▶ **What needs to be done**: Where a line of the data holds the word "individual", copy that line.

(Saved entries)
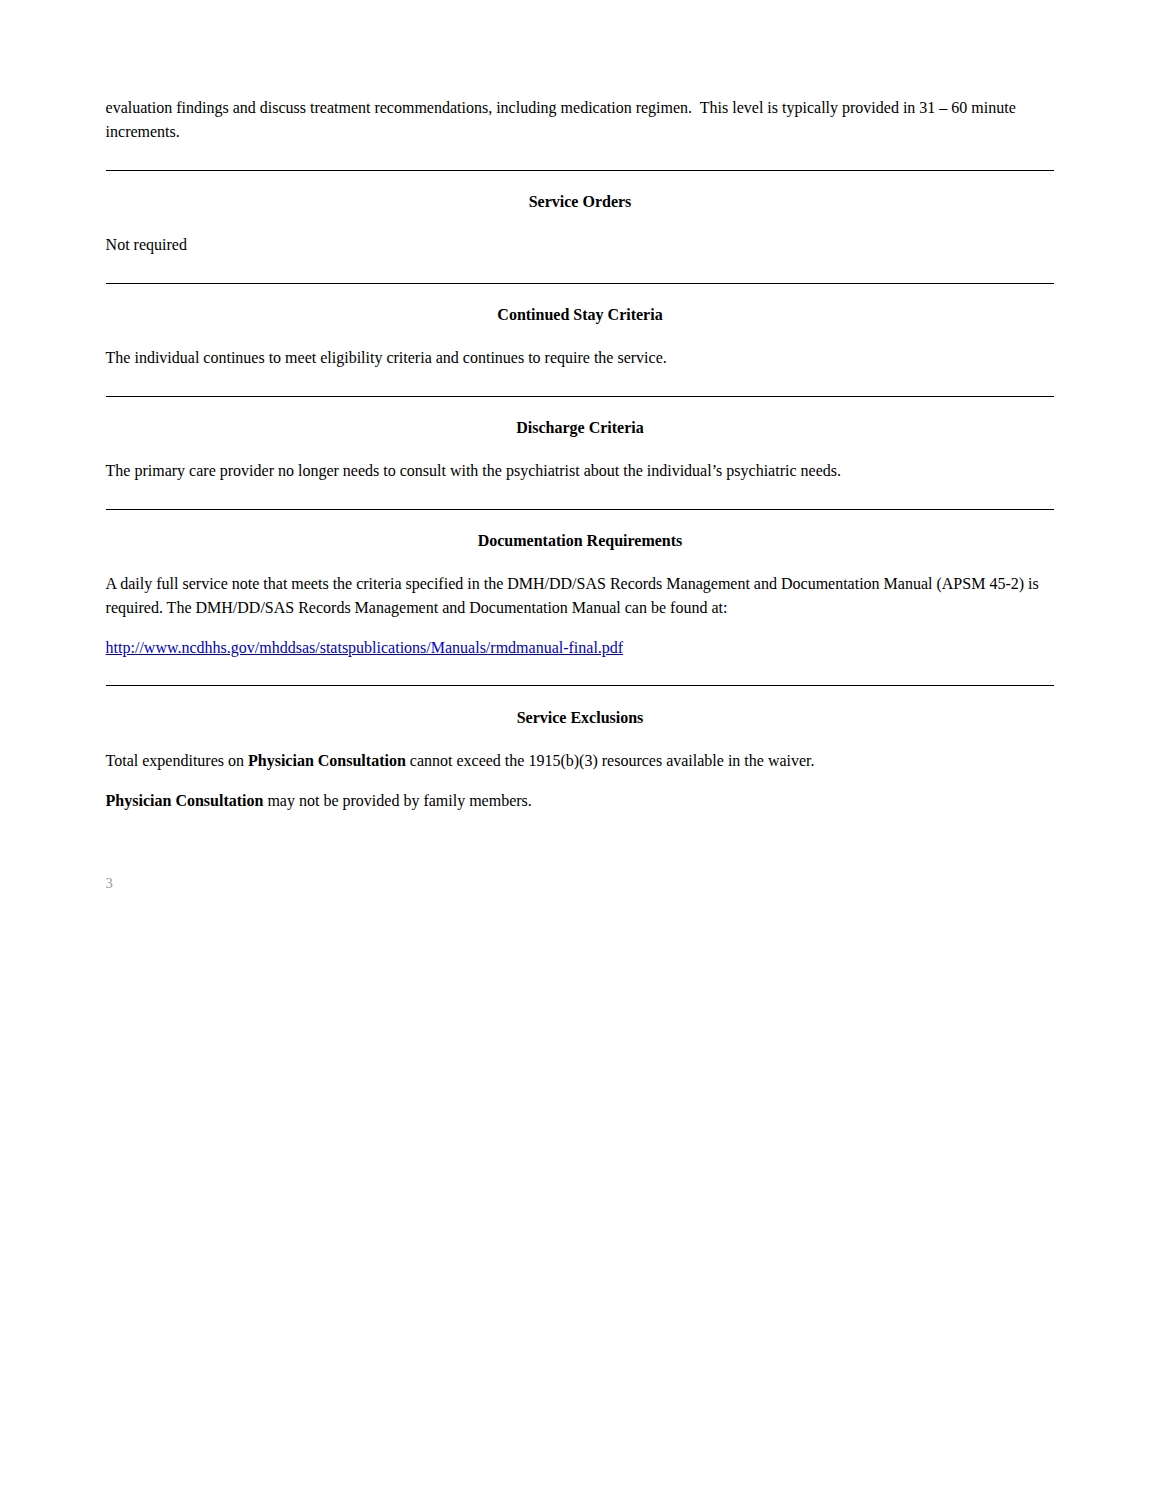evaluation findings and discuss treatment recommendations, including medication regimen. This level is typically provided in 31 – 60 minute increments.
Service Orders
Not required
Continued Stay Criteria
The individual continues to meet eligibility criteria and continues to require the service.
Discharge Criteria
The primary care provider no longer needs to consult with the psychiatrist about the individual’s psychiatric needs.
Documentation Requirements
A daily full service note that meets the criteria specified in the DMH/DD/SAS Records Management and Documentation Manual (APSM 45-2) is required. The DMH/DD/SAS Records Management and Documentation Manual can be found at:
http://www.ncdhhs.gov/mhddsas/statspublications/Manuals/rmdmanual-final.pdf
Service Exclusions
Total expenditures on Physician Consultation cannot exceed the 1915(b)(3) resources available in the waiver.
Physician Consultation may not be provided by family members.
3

▶ **Output for this exercise**:
The individual continues to meet eligibility criteria and continues to require the service.
The primary care provider no longer needs to consult with the psychiatrist about the individual’s psychiatric needs.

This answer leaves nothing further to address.